Hi all,

for one of my projects I am using basically using NLTK for pos tagging, which internally uses a 'english.pickle' file. I managed to package the nltk library with these pickle files to make them available to mapper and reducer for hadoop streaming job using -file option.

However, when nltk library is trying to load that pickle file, it gives error for numpy- since the cluster I am running this job does not have numpy installed. Also, I don't have root access thus, can't install numpy or any other package on cluster. So the only way is to package the python modules to make it available for mapper and reducer. I successfully managed to do that.
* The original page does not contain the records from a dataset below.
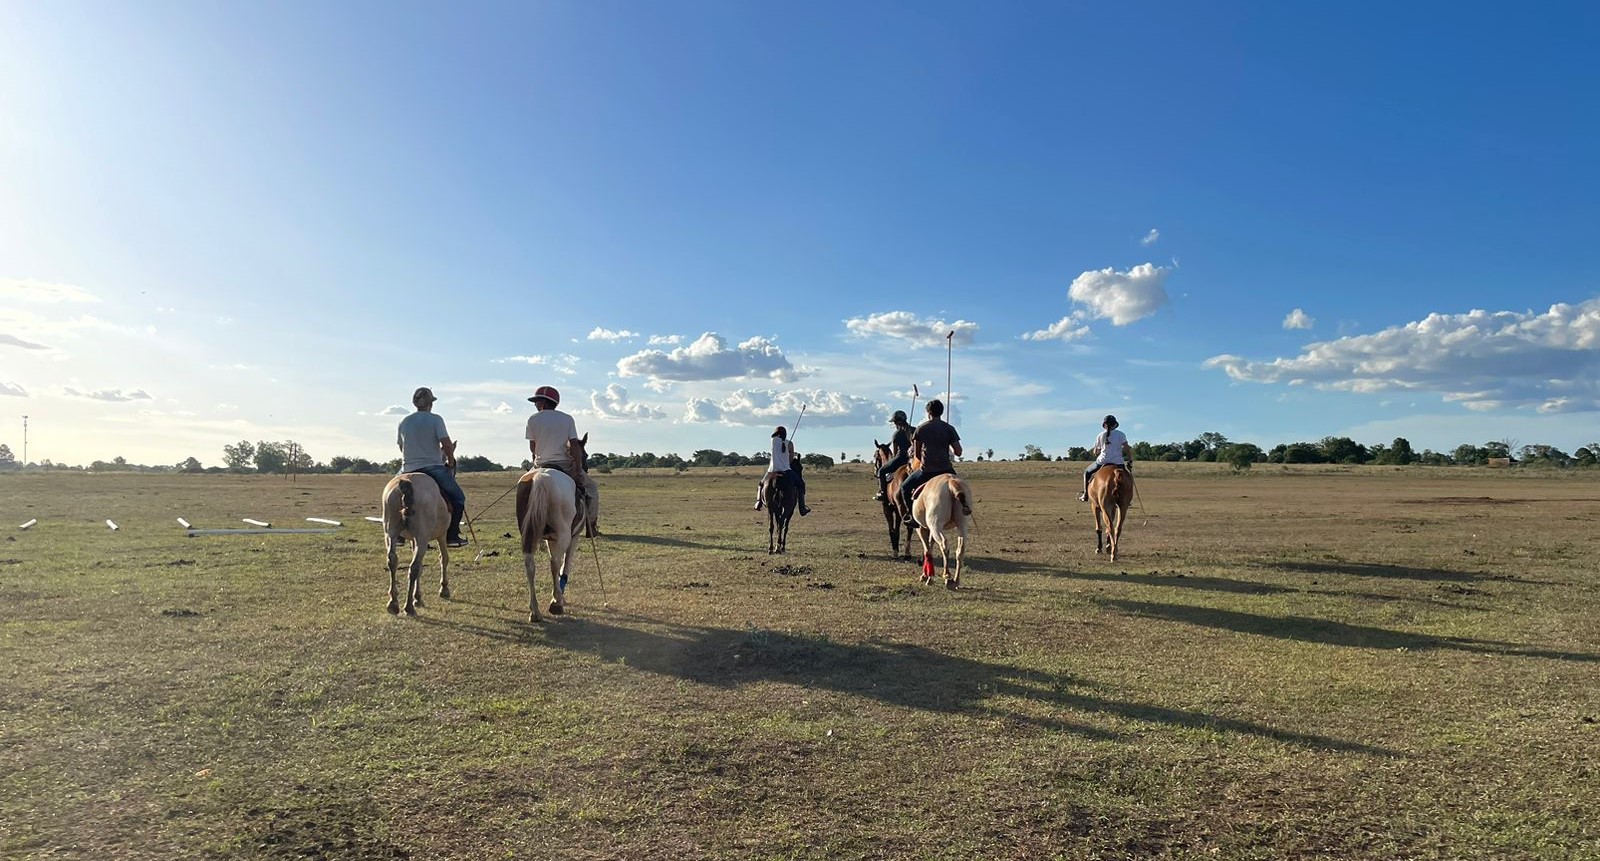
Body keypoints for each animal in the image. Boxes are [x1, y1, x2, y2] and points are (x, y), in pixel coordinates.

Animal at [387, 473, 457, 614]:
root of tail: (407, 481)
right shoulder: (441, 535)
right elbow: (444, 558)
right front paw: (444, 589)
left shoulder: (414, 539)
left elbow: (421, 566)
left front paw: (417, 597)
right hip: (423, 538)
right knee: (413, 567)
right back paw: (408, 607)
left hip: (391, 533)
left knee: (393, 561)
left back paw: (393, 602)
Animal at [512, 467, 582, 620]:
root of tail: (541, 476)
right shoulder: (573, 538)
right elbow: (565, 564)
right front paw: (559, 597)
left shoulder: (550, 539)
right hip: (564, 535)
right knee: (555, 563)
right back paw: (556, 603)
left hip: (528, 534)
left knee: (530, 565)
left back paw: (535, 611)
But now the problem is when numpy is imported, it imports multiarray by default( as seen in init.py) and this is where I am getting the error:

File "/usr/lib64/python2.6/pickle.py", line 1370, in load
        return Unpickler(file).load()
      File "/usr/lib64/python2.6/pickle.py", line 858, in load
      File "/usr/lib64/python2.6/pickle.py", line 1090, in load_global
        klass = self.find_class(module, name)
      File "/usr/lib64/python2.6/pickle.py", line 1124, in find_class
      File "numpy.mod/numpy/__init__.py", line 170, in <module>
      File "numpy.mod/numpy/add_newdocs.py", line 13, in <module>
      File "numpy.mod/numpy/lib/__init__.py", line 8, in <module>
      File "numpy.mod/numpy/lib/type_check.py", line 11, in <module>
      File "numpy.mod/numpy/core/__init__.py", line 6, in <module>
    ImportError: cannot import name multiarray

I tried moving numpy directory on my local machine that contains multiarray.pyd, to the cluster to make it available to mapper and reducer but this didn't help.

Any input on how to resolve this(keeping the constraint that I cannot install anything on cluster machines)? 



Kartik Perisetla